XSS Shell and Something More

Ferruh Mavituna has released quite intriguing project called XSS Shell. Conceptually XSS Shell is a persistent bi-directional channel that is controlled by a administrative console and can be hooked on any XSS hole; just like Backweb, XSS Proxy and BEEF. with this channel attackers are able to do some quite nasty stuff, like accessing your clipboard (IE only), use your machine to get into your local network, use your network resources to DDoS someone, etc.

Ferruh's XSS Shell differs from the other frameworks in many different ways. First of all it is written in ASP. Also, it provides mechanisms for extending the server as well as the client functionalities. An online presentation on how to use the framework is also available.
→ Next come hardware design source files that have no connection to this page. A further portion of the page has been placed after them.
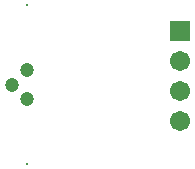
<source format=gbs>
G04*
G04 #@! TF.GenerationSoftware,Altium Limited,Altium Designer,22.2.1 (43)*
G04*
G04 Layer_Color=16711935*
%FSAX24Y24*%
%MOIN*%
G70*
G04*
G04 #@! TF.SameCoordinates,E8211669-D0EB-40F5-9659-E9546459CE39*
G04*
G04*
G04 #@! TF.FilePolarity,Negative*
G04*
G01*
G75*
%ADD33C,0.0080*%
%ADD34C,0.0474*%
%ADD35C,0.0671*%
%ADD36R,0.0671X0.0671*%
D33*
X021260Y024685D02*
D03*
Y019409D02*
D03*
D34*
Y021555D02*
D03*
X020768Y022047D02*
D03*
X021260Y022539D02*
D03*
D35*
X026378Y020835D02*
D03*
Y021835D02*
D03*
Y022835D02*
D03*
D36*
Y023835D02*
D03*
M02*

</source>
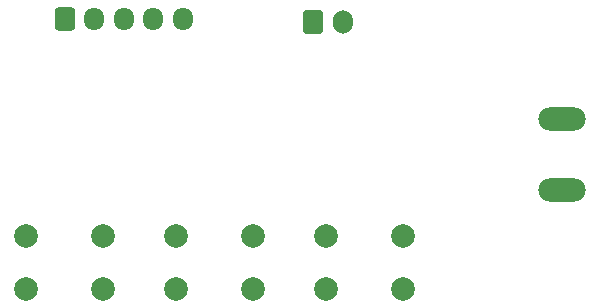
<source format=gbr>
G04 #@! TF.GenerationSoftware,KiCad,Pcbnew,(6.0.4)*
G04 #@! TF.CreationDate,2022-07-19T16:53:53+09:00*
G04 #@! TF.ProjectId,io_board for cnc,696f5f62-6f61-4726-9420-666f7220636e,rev?*
G04 #@! TF.SameCoordinates,Original*
G04 #@! TF.FileFunction,Copper,L1,Top*
G04 #@! TF.FilePolarity,Positive*
%FSLAX46Y46*%
G04 Gerber Fmt 4.6, Leading zero omitted, Abs format (unit mm)*
G04 Created by KiCad (PCBNEW (6.0.4)) date 2022-07-19 16:53:53*
%MOMM*%
%LPD*%
G01*
G04 APERTURE LIST*
G04 Aperture macros list*
%AMRoundRect*
0 Rectangle with rounded corners*
0 $1 Rounding radius*
0 $2 $3 $4 $5 $6 $7 $8 $9 X,Y pos of 4 corners*
0 Add a 4 corners polygon primitive as box body*
4,1,4,$2,$3,$4,$5,$6,$7,$8,$9,$2,$3,0*
0 Add four circle primitives for the rounded corners*
1,1,$1+$1,$2,$3*
1,1,$1+$1,$4,$5*
1,1,$1+$1,$6,$7*
1,1,$1+$1,$8,$9*
0 Add four rect primitives between the rounded corners*
20,1,$1+$1,$2,$3,$4,$5,0*
20,1,$1+$1,$4,$5,$6,$7,0*
20,1,$1+$1,$6,$7,$8,$9,0*
20,1,$1+$1,$8,$9,$2,$3,0*%
G04 Aperture macros list end*
G04 #@! TA.AperFunction,ComponentPad*
%ADD10C,2.000000*%
G04 #@! TD*
G04 #@! TA.AperFunction,ComponentPad*
%ADD11O,1.700000X2.000000*%
G04 #@! TD*
G04 #@! TA.AperFunction,ComponentPad*
%ADD12RoundRect,0.250000X-0.600000X-0.750000X0.600000X-0.750000X0.600000X0.750000X-0.600000X0.750000X0*%
G04 #@! TD*
G04 #@! TA.AperFunction,ComponentPad*
%ADD13RoundRect,0.250000X-0.600000X-0.725000X0.600000X-0.725000X0.600000X0.725000X-0.600000X0.725000X0*%
G04 #@! TD*
G04 #@! TA.AperFunction,ComponentPad*
%ADD14O,1.700000X1.950000*%
G04 #@! TD*
G04 #@! TA.AperFunction,ComponentPad*
%ADD15O,4.000000X2.000000*%
G04 #@! TD*
G04 APERTURE END LIST*
D10*
X121008000Y-135890000D03*
X127508000Y-135890000D03*
X121008000Y-131390000D03*
X127508000Y-131390000D03*
D11*
X147808000Y-113267000D03*
D12*
X145308000Y-113267000D03*
D13*
X124286000Y-113013000D03*
D14*
X126786000Y-113013000D03*
X129286000Y-113013000D03*
X131786000Y-113013000D03*
X134286000Y-113013000D03*
D10*
X133708000Y-135890000D03*
X140208000Y-135890000D03*
X140208000Y-131390000D03*
X133708000Y-131390000D03*
D15*
X166370000Y-121508000D03*
X166370000Y-127508000D03*
D10*
X146408000Y-135890000D03*
X152908000Y-135890000D03*
X152908000Y-131390000D03*
X146408000Y-131390000D03*
M02*

</source>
Check it out if your are still confused what the fuss is all about.

Although, I quite like the work that has been done on XSS Shell, I have a few remarks. I hope that my message will not be misunderstood.

When I was developing the initial 0.1 release of Backweb, I was thinking about portability issues a lot. Things like multi-channel support, interchangeable backend logic, database connectivity, flexible communication channel protocol, ease of use and ease of development were my main concerns. The web is a very diverse medium and if you want to create a good product that works everywhere you need to handle all technologies accordingly. That's why Backweb employs the separation of concerns model. As such, developers can create as many flavors of the attack channel as they need and all of them can be handled easily from the Frontend API. The top logic is pure JavaScript. The structure is defined by HTML and the presentation is simple CSS. One can manage multiple of channels. One channel can support backend database to lower the load of system resources while other can be self contained to be more portable. The top logic requires zero configuration in order to make it work. That's important. Installing actions is a peace of cake.

Ferruh's XSS Shell is great but it will be even better if less is required to extend the framework. Anyway, check it out. It is a good project and I am definitely looking forward to see how it will develop in the future.

Meanwhile I am busy with a few other projects that will be available quite soon. As you might already know I need to change Backweb's name to something else. Apparently the name is a registered trademark in US, Europe and Japan. This is quite nasty because I really like this name. I am deciding between the following two options: BACKEND Attack Console or BACKVERSE Attack Console. I have more ideas but they are not that good. If anyone has a good name for this project please don't hesitate to propose it here on this blog. You will hold the credits for it.